Éléments conservés d'une collection
════════════════
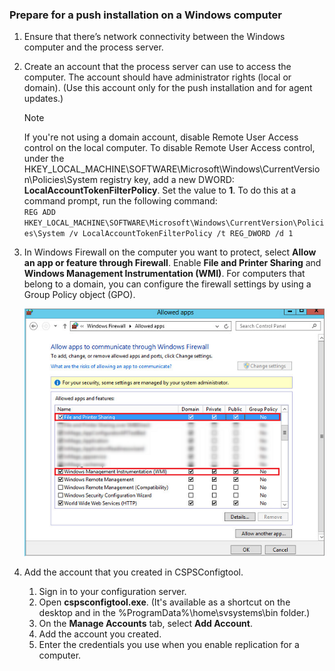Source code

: ### Prepare for a push installation on a Windows computer

1. Ensure that there’s network connectivity between the Windows computer and the process server.
2. Create an account that the process server can use to access the computer. The account should have administrator rights (local or domain). (Use this account only for the push installation and for agent updates.)

   > [!NOTE]
   > If you're not using a domain account, disable Remote User Access control on the local computer. To disable Remote User Access control, under the HKEY_LOCAL_MACHINE\SOFTWARE\Microsoft\Windows\CurrentVersion\Policies\System registry key, add a new DWORD: **LocalAccountTokenFilterPolicy**. Set the value to **1**. To do this at a command prompt, run the following command:  
   `REG ADD HKEY_LOCAL_MACHINE\SOFTWARE\Microsoft\Windows\CurrentVersion\Policies\System /v LocalAccountTokenFilterPolicy /t REG_DWORD /d 1`
   >
   >
2. In Windows Firewall on the computer you want to protect, select **Allow an app or feature through Firewall**. Enable **File and Printer Sharing** and **Windows Management Instrumentation (WMI)**. For computers that belong to a domain, you can configure the firewall settings by using a Group Policy object (GPO).

   ![Firewall settings](./media/site-recovery-prepare-push-install-mob-svc-win/mobility1.png)

3. Add the account that you created in CSPSConfigtool.
    1.  Sign in to your configuration server.
    2.  Open **cspsconfigtool.exe**. (It's available as a shortcut on the desktop and in the %ProgramData%\home\svsystems\bin folder.)
    3.  On the **Manage Accounts** tab, select **Add Account**.
    4.  Add the account you created.
    5.  Enter the credentials you use when you enable replication for a computer.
════════════════
> Travail à effectuer: Réécrivez ces lignes de l'ensemble des enregistrements en substituant « scale-out process server » à « process server », sans rien modifier d'autre. N'incluez pas les images dans votre réponse.

> Réponse attendue:
Source code

: ### Prepare for a push installation on a Windows computer

1. Ensure that there’s network connectivity between the Windows computer and the scale-out process server.
2. Create an account that the scale-out process server can use to access the computer. The account should have administrator rights (local or domain). (Use this account only for the push installation and for agent updates.)

   > [!NOTE]
   > If you're not using a domain account, disable Remote User Access control on the local computer. To disable Remote User Access control, under the HKEY_LOCAL_MACHINE\SOFTWARE\Microsoft\Windows\CurrentVersion\Policies\System registry key, add a new DWORD: **LocalAccountTokenFilterPolicy**. Set the value to **1**. To do this at a command prompt, run the following command:  
   `REG ADD HKEY_LOCAL_MACHINE\SOFTWARE\Microsoft\Windows\CurrentVersion\Policies\System /v LocalAccountTokenFilterPolicy /t REG_DWORD /d 1`
   >
   >
2. In Windows Firewall on the computer you want to protect, select **Allow an app or feature through Firewall**. Enable **File and Printer Sharing** and **Windows Management Instrumentation (WMI)**. For computers that belong to a domain, you can configure the firewall settings by using a Group Policy object (GPO).

   ![Firewall settings](./media/site-recovery-prepare-push-install-mob-svc-win/mobility1.png)

3. Add the account that you created in CSPSConfigtool.
    1.  Sign in to your configuration server.
    2.  Open **cspsconfigtool.exe**. (It's available as a shortcut on the desktop and in the %ProgramData%\home\svsystems\bin folder.)
    3.  On the **Manage Accounts** tab, select **Add Account**.
    4.  Add the account you created.
    5.  Enter the credentials you use when you enable replication for a computer.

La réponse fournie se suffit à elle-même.